— TRY IT —
Please write out every record exactly, but keep any images out of it.

[Collection entries]
+ + + + + + +

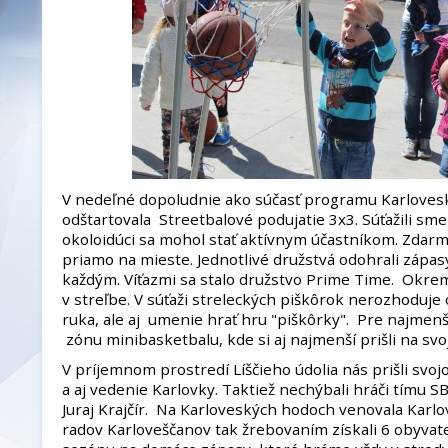
V nedeľné dopoludnie ako súčasť programu Karloves
odštartovala Streetbalové podujatie 3x3. Súťažili sme
okoloidúci sa mohol stať aktívnym účastníkom. Zdarm
priamo na mieste. Jednotlivé družstvá odohrali zápa
každým. Víťazmi sa stalo družstvo Prime Time. Okrem 
v streľbe. V súťaži streleckých piškôrok nerozhoduje 
ruka, ale aj umenie hrať hru "piškôrky". Pre najmen
zónu minibasketbalu, kde si aj najmenší prišli na svo
V príjemnom prostredí Líščieho údolia nás prišli svoj
a aj vedenie Karlovky. Taktiež nechýbali hráči tímu S
Juraj Krajčír. Na Karloveských hodoch venovala Karlo
radov Karloveščanov tak žrebovaním získali 6 obyva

+ + + + + + +

— YOUR SOLUTION —
V nedeľné dopoludnie ako súčasť programu Karloves
odštartovala Streetbalové podujatie 3x3. Súťažili sme
okoloidúci sa mohol stať aktívnym účastníkom. Zdarm
priamo na mieste. Jednotlivé družstvá odohrali zápa
každým. Víťazmi sa stalo družstvo Prime Time. Okrem 
v streľbe. V súťaži streleckých piškôrok nerozhoduje 
ruka, ale aj umenie hrať hru "piškôrky". Pre najmen
zónu minibasketbalu, kde si aj najmenší prišli na svo
V príjemnom prostredí Líščieho údolia nás prišli svoj
a aj vedenie Karlovky. Taktiež nechýbali hráči tímu S
Juraj Krajčír. Na Karloveských hodoch venovala Karlo
radov Karloveščanov tak žrebovaním získali 6 obyva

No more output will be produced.